It appears conclusive to us that the porter was not guilty of any negligent or wilful disobedience, any incompetency or carelessness. Had he known the train was stopping at Okeechobee he still could have taken the passenger forward so there was no disobedience of the rule above set out. As soon as the train started he immediately sought out the train conductor for information.


The record shows an answer by the porter that he was not certain of the intervening stop immediately before reaching Okeechobee because he was not paying "straight attention". But that had nothing to do with his failure properly to discharge his passenger. He was at his post, ready to do so, when the destination was reached.


We find Award 2645 is not apposite because there the porter admitted his carelessness was the cause of his failure to discharge a passenger. Award 3036, involving a similar charge, was likewise based on negligence.


It follows the action of the Carrier in imposing punishment on the porter in this case was not, sustained by the facts and is, therefore, arbitrary.

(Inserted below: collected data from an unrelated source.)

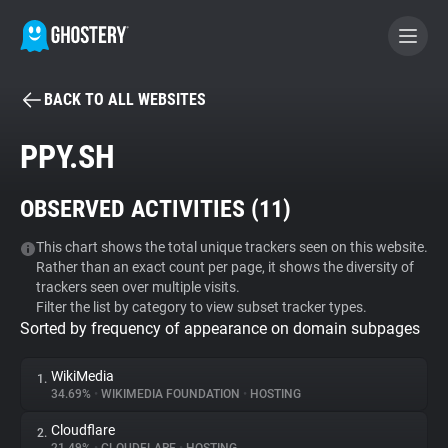
BACK TO ALL WEBSITES
BECOME A CONTRIBUTOR
PPY.SH
GHOSTERY PRIVACY SUITE
OBSERVED ACTIVITIES (
11
)
Tracker & Ad Blocker
This chart shows the total unique trackers seen on this website.
Rather than an exact count per page, it shows the diversity of
WhoTracks.Me
trackers seen over multiple visits.
Filter the list by category to view subset tracker types.
Sorted by frequency of appearance on domain subpages
Privacy Digest
WikiMedia
1.
34.69%
•
WIKIMEDIA FOUNDATION
•
HOSTING
Search
Cloudflare
2.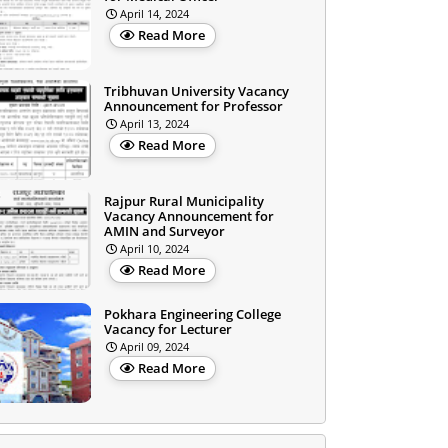
April 14, 2024
Read More
Tribhuvan University Vacancy
Announcement for Professor
April 13, 2024
Read More
Rajpur Rural Municipality
Vacancy Announcement for
AMIN and Surveyor
April 10, 2024
Read More
Pokhara Engineering College
Vacancy for Lecturer
April 09, 2024
Read More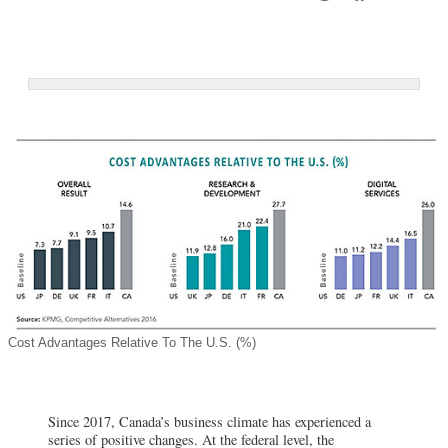
Cost Advantages Relative To The U.S. (%)
Since 2017, Canada’s business climate has experienced a
series of positive changes. At the federal level, the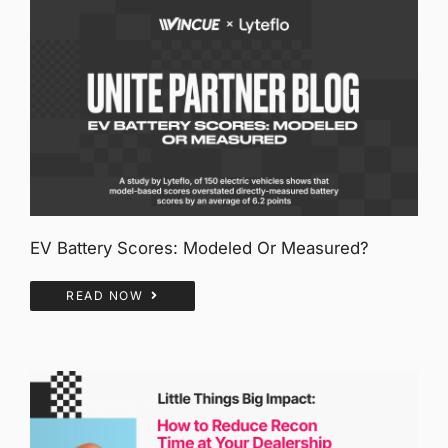
EV Battery Scores: Modeled Or Measured?
READ NOW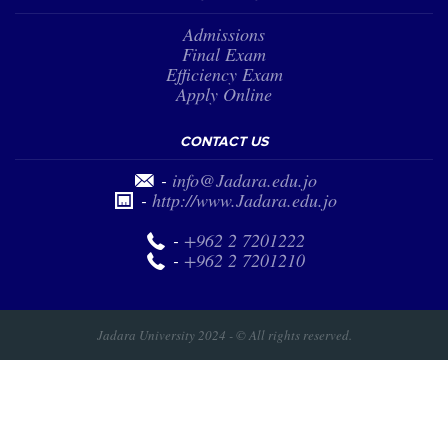
Admissions
Final Exam
Efficiency Exam
Apply Online
CONTACT US
-
info@Jadara.edu.jo
-
http://www.Jadara.edu.jo
-
+962 2 7201222
-
+962 2 7201210
Jadara University 2024 - © All rights reserved.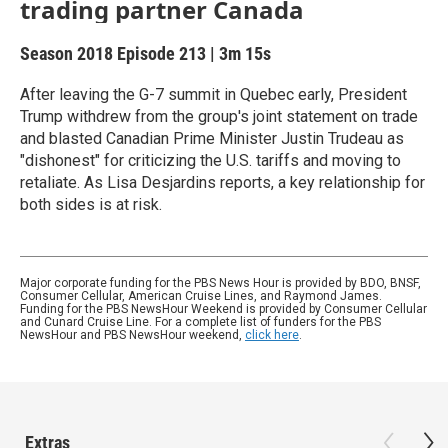
trading partner Canada
Season 2018
Episode 213
|
3m 15s
After leaving the G-7 summit in Quebec early, President
Trump withdrew from the group's joint statement on trade
and blasted Canadian Prime Minister Justin Trudeau as
"dishonest" for criticizing the U.S. tariffs and moving to
retaliate. As Lisa Desjardins reports, a key relationship for
both sides is at risk.
Major corporate funding for the PBS News Hour is provided by BDO, BNSF,
Consumer Cellular, American Cruise Lines, and Raymond James.
Funding for the PBS NewsHour Weekend is provided by Consumer Cellular
and Cunard Cruise Line. For a complete list of funders for the PBS
NewsHour and PBS NewsHour weekend,
click here
.
Extras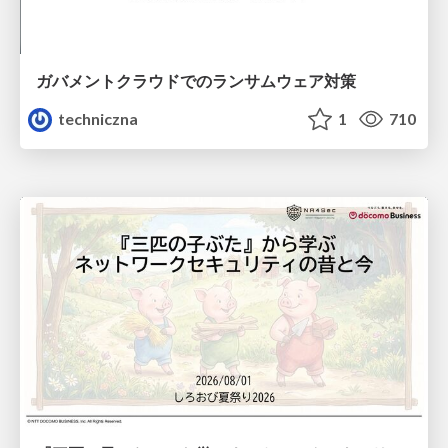
ガバメントクラウドでのランサムウェア対策
techniczna
1
710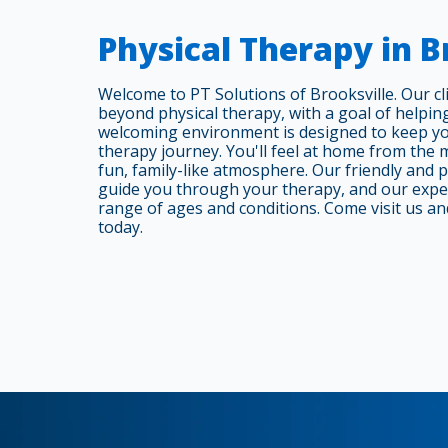
Physical Therapy in B
Welcome to PT Solutions of Brooksville. Our cli
beyond physical therapy, with a goal of helpin
welcoming environment is designed to keep y
therapy journey. You'll feel at home from the 
fun, family-like atmosphere. Our friendly and 
guide you through your therapy, and our expert
range of ages and conditions. Come visit us an
today.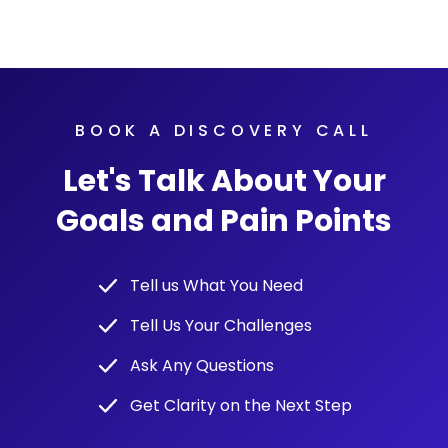
BOOK A DISCOVERY CALL
Let's Talk About Your
Goals and Pain Points
Tell us What You Need
Tell Us Your Challenges
Ask Any Questions
Get Clarity on the Next Step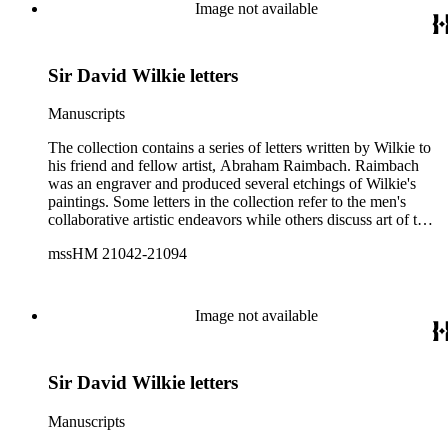
Image not available
Sir David Wilkie letters
Manuscripts
The collection contains a series of letters written by Wilkie to
his friend and fellow artist, Abraham Raimbach. Raimbach
was an engraver and produced several etchings of Wilkie's
paintings. Some letters in the collection refer to the men's
collaborative artistic endeavors while others discuss art of the
period more generally. Subjects addressed within the letters
mssHM 21042-21094
include the work of Wilkie and Raimbach and the artistic
scene of the period. Individuals mentioned in the letters
include: John Russell, 6th Duke of Bedford; Sir Francis
Chantrey; Francis Engleheart; Benjamin Robert Haydon; Sir
Image not available
Thomas Lawrence; Francis Graham Moon; John Romney;
George Granville Leveson-Gower, 1st Duke of Sutherland;
Joseph Mallord William Turner; and Arthur Wellesley, 1st
Sir David Wilkie letters
Duke of Wellington.
Manuscripts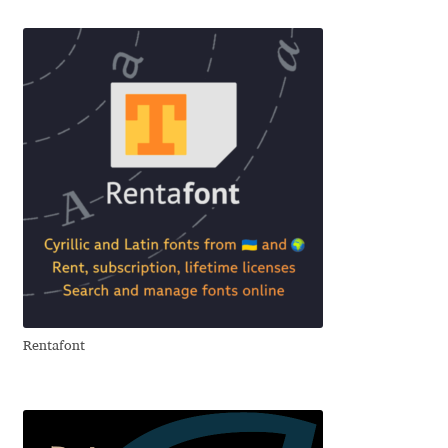
Benjamin Critton
Berthold Wolpe
Berton Hasebe
Bohdan Hdal
Boris Garic
Borys Kosmynka
Rentafont
Botio Nikoltchev
Carrois Type Design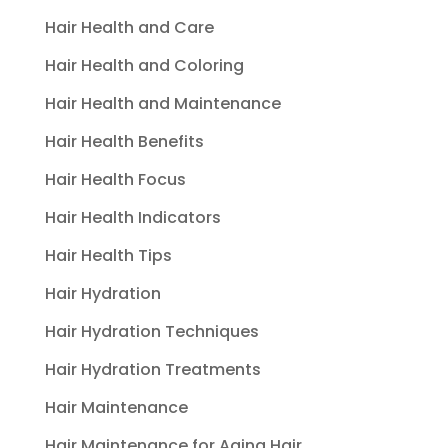
Hair Health and Care
Hair Health and Coloring
Hair Health and Maintenance
Hair Health Benefits
Hair Health Focus
Hair Health Indicators
Hair Health Tips
Hair Hydration
Hair Hydration Techniques
Hair Hydration Treatments
Hair Maintenance
Hair Maintenance for Aging Hair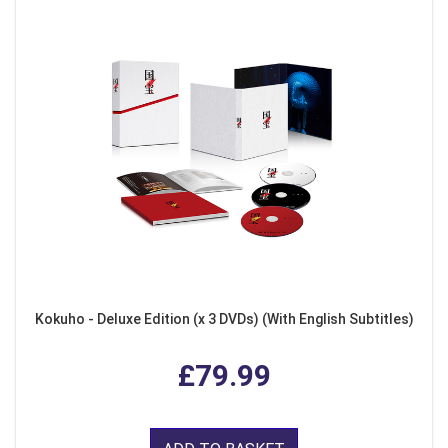
Kokuho - Deluxe Edition (x 3 DVDs) (With English Subtitles)
£79.99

The porter should be cleared of the charge, and the disciplinary action expunged from his record.


FINDINGS: The Third Division of the Adjustment Board, after giving the parties to this dispute due notice of hearing thereon, and upon the whole record and all the evidence, finds and holds:


That the Carrier and the Employe involved in this dispute are respectively carrier and employe within the meaning of the Railway Labor Act, as approved June 21, 1934;


That this Division of the Adjustment Board has jurisdiction over the dispute involved herein; and


That Carrier's imposition of discipline was arbitrary because not sustained by the fact shown in the record.







ATTEST: H. A. Johnson
Secretary

Dated at Chicago, Illinois, this 26th day of March, 1947.